Но, выезжая на пятый, он начисто все это забывает. Дело в том, что визиты к дяде Тому неизменно действуют на Джима угнетающе, поэтому он каждый раз спешит выкинуть неприятные мысли из головы и приходит сюда только при самой уж крайней необходимости.

Теперь – к родителям, ужинать. А потом еще этих учить. Да уж, денек получается – врагу не пожелаешь.

13

Джим ушел, а дядя Том продолжил свой рассказ – мысленно, сам себе, но вроде как и Джиму.

Ребенком я играл в апельсиновых рощах. Когда живешь на улице, концом своим упирающейся в огромную, почти бесконечную апельсиновую рощу, гулять тебе позволяют сколько угодно и когда угодно. Лучшее время было после полудня, но не совсем еще вечером, когда жарко и весь мир словно пропитан сонной одурью. Почему-то всегда было солнечно, я совсем не помню пасмурных дней.

Землю между деревьями расчищали – тщательно, не оставляя ни единой травинки. Вокруг каждого дерева была кольцевая ирригационная канава поперечником футов, наверное, в тридцать, отчего рощи выглядели немного странно. И симметричная планировка – она тоже производила странное впечатление. Каждое дерево занимало точно ему определенное место в ряду и в шеренге, и в двух диагоналях – насколько хватал глаз, все эти линии оставались безукоризненно прямыми. Симметричными были и сами деревья, формой похожие на оливы и состоящие из маленьких зеленых листиков и маленьких перекрученных веток.
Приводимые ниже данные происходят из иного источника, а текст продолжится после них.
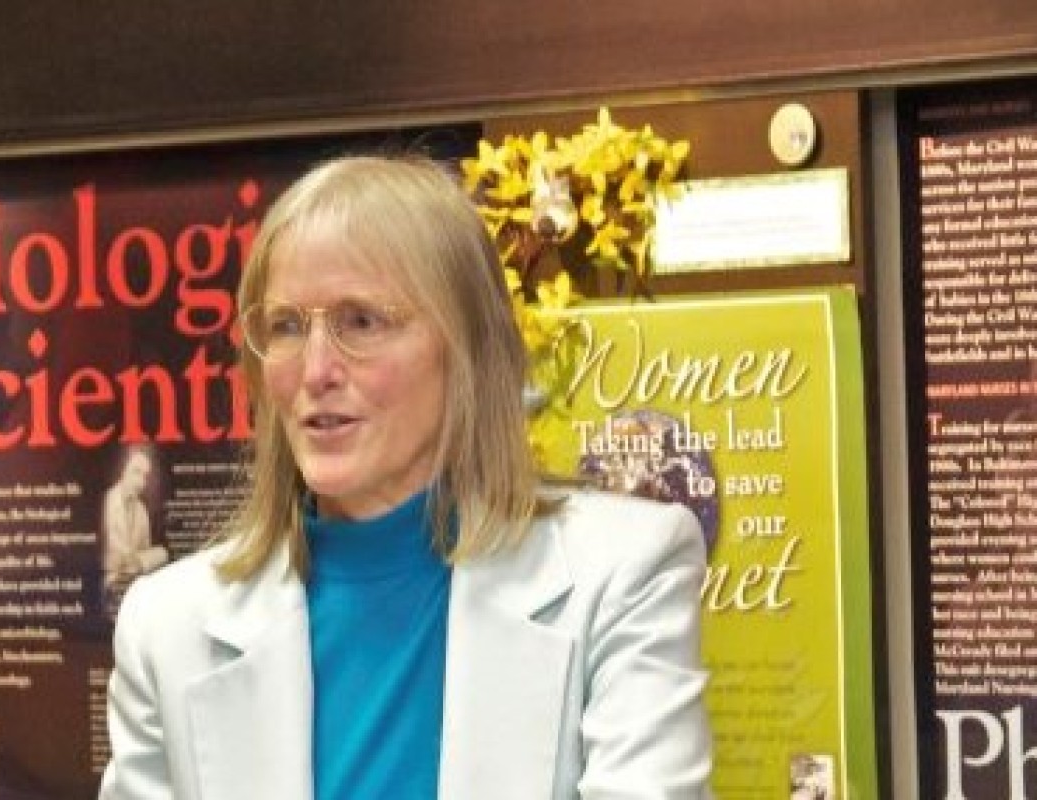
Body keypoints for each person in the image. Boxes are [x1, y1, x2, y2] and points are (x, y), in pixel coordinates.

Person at [99, 155, 713, 800]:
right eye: (285, 326)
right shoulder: (167, 626)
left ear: (470, 349)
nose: (315, 371)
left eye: (360, 321)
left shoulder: (622, 572)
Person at [102, 449, 167, 616]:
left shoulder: (142, 511)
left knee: (162, 553)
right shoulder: (106, 501)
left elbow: (146, 555)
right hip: (108, 585)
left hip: (134, 586)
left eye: (145, 476)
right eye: (136, 472)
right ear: (123, 471)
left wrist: (136, 561)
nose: (141, 482)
Апельсины там были почти всегда – деревья цвели и приносили урожай два раза в год, и большая часть года приходилась на вызревание. Поначалу маленькие и зеленые, апельсины становились постепенно желто-зелеными, желтыми и приобретали наконец оранжевый цвет, по мере созревания темневший; затем апельсины, если никто их до этого не сорвал, темнели до коричневато-оранжевого оттенка, потом становились совсем коричневыми и сухими, маленькими и твердыми, затем – серовато-коричневыми и наконец обращались в землю, из которой вышли. Но по большей части их собирали.

Мы кидались апельсинами друг в друга – вроде как снежками, заранее слепленными и готовыми к употреблению. Мягкие, перезревшие расшибались при ударе в ошметки, и пахло от них плохо, а когда в тебя попадали зелеными, твердыми, было немного больно. Мы устраивали целые войны, швырялись апельсинами и уворачивались, и это было немного похоже на немецкую игру, в которую мы играли в школе и в которой тебя стараются запятнать мячиком. И никто особенно не боялся, что в него попадут, – разве что последующих объяснений с матерью по поводу пятна на рубашке или синяка. Очень веселая получалась война и немного странная. Иногда я думаю – а не попал ли кто-нибудь из наших мальчишек потом во Вьетнам? Если да, они были плохо подготовлены к той войне.

А еще мы ходили в те самые рощи с луками, пытались стрелять кроликов. Их там была целая пропасть, и как же здорово они бегали. Нам никогда не удавалось подобраться к кроликам достаточно близко для хорошего выстрела – и слава богу, как я теперь думаю, – так что приходилось довольствоваться стрельбой по апельсинам. Идеальные мишени – попасть очень трудно, но зато сколько радости, когда это получается. Апельсин раскалывался и отлетал в сторону, а иногда так и оставался висеть на ветке с торчащей в нем стрелой, и это было здорово.

А когда мы ели апельсины, то выбирали исключительно самые лучшие. Едкий зеленоватый сок, выступающий на кожуре, когда ее снимаешь, белые мягкие лохмотья с оборота этой кожуры, резкий, ароматный запах, дольки – идеально закругленные, серповидные дольки… странно это все. Их вкус всегда казался мне каким-то не совсем реальным.